Duane Pfennigwerth: Hey, thanks. Just on network development, couple questions. On your planning horizon and how that relates to the booking curve, we’re a little surprised to see large changes to October here in early August or late July granted they were capacity adds or they’re not deletes. Can you just talk a little bit about how your network planning process has changed? And how you see it evolving over time? What prevents you from planning with stability kind of further out? Or are you waiting to see aircraft availability et cetera? And I guess, most importantly, do you think this costs you at all from a sort of long-term bookings curved perspective? Or is all the action kind of close in?
Daniel Shurz : Okay. Duane, Well, I’ll unpack that. Look, I think Paul, we have made tweaks to our schedule and some of our schedule rules and schedule design rules to try and address some of what we’ve seen in the operational environment we’re going through at the moment. We made those changes, we made those changes as close than as we could that did that did cause us to be somewhat to get somewhat behind on actually loading all of our schedules that particularly affected us, actually, September that have most significant effect. That we’re expecting that to be sort of a relatively one-off. We’re actually moving forward to adding the capacity we want to add earlier, but we did want to make sure that we did make adjustments that we needed to make.
We need to see improvements obviously in this. And we’ve made some improvements, we think, but we made some changes that we can improve operations. From the the booking curve perspective, it’s a very minor impact. We are seeing – we see most of our volumes are much closer in the math. There’s a small impact, but it truly is small. And going forward, as we get schedules on sale further out it just extended our schedule for New Year and that impact will go away altogether.
Duane Pfennigwerth: Okay. Thank you.

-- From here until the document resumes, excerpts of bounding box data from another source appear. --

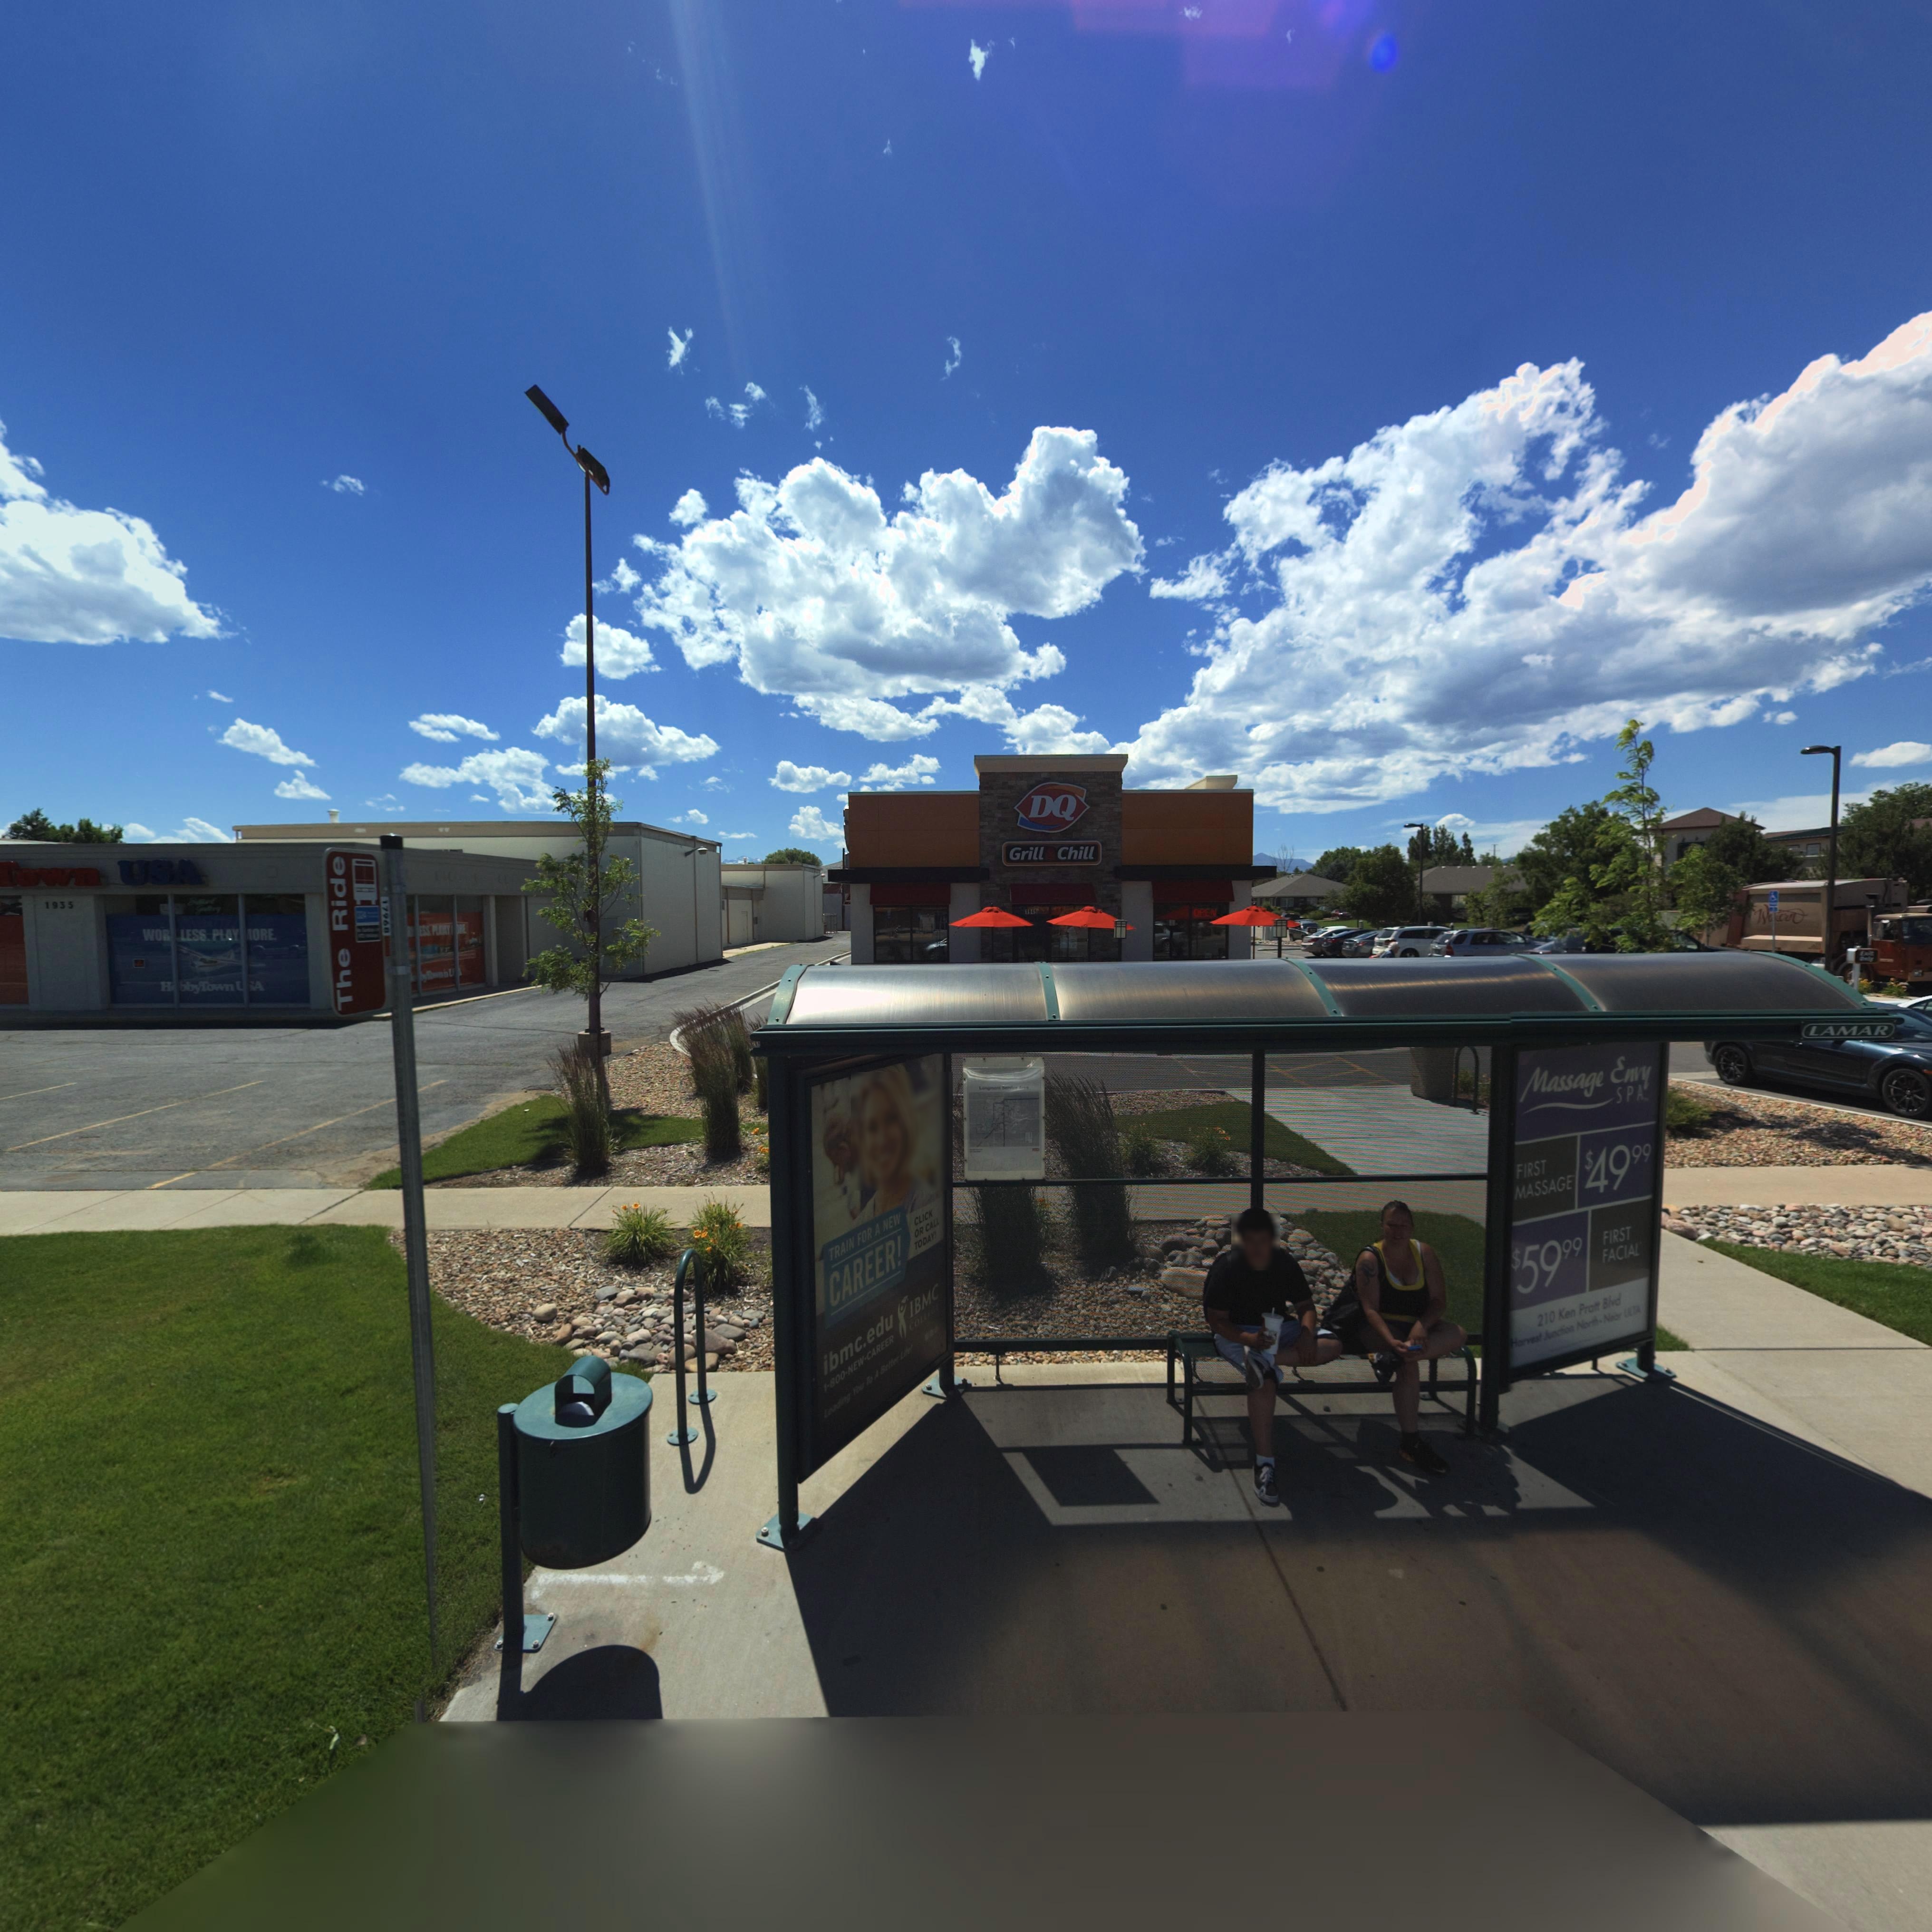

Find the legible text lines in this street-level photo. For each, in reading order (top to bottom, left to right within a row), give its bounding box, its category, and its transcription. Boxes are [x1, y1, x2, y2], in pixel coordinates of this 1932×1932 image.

[1028, 794, 1077, 821] BusinessName: DQ
[14, 858, 206, 887] BusinessName: own USA
[45, 901, 74, 909] StreetNumber: 1935
[1026, 908, 1037, 915] StreetNumber: 1945
[160, 980, 265, 994] BusinessName: H*bbyTown **A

And then, just with respect to the booking curve, at least one carrier in the U.S. talked about kind of the surprising strength close in. But that they basically didn’t assume that going forward for the rest of the quarter. Does that ring true to you? And what assumptions have you made with respect to kind of closing bookings for the balance of the quarter?
Daniel Shurz : We have a value proposition of – very well from a close in perspective and we’ve seen continued impairment. We have seen a continued trend since the pandemic or since pandemic recovery in 2022 of strong close in demand. Our anticipation broadly speaking is that that will maintain relatively similar to the way we’ve seen it over the last number of months.
Duane Pfennigwerth: Okay. Appreciate the time.
Operator: Thank you. One moment, please. Our next question comes from the line of Michael Linenberg of Deutsche Bank. Your line is open. Again, Michael Linenberg your line is open.
Michael Linenberg: Great. Hey, good afternoon everyone. Hey, I guess, one part – one question here, but sort of two parts. When we think about your network and we sort of think about what percent is under development, I’m trying to get a sense of what percent can we look at a same-stores basis? And then, what would be new? There’s obviously – I know you’re in a lot of seasonal markets and so they go away and they come back. How should we think about like, if I were to look at your market today, take a snapshot like what percentage is under development are relatively new markets, may be something that’s been added in the last 12 months? And something that’s not seasonal that that comes in and out every six months out of the year, it’s in six months out. Can you give us a better sense on that? I guess that would be to you Daniel and I have sort of a follow-up tied to that.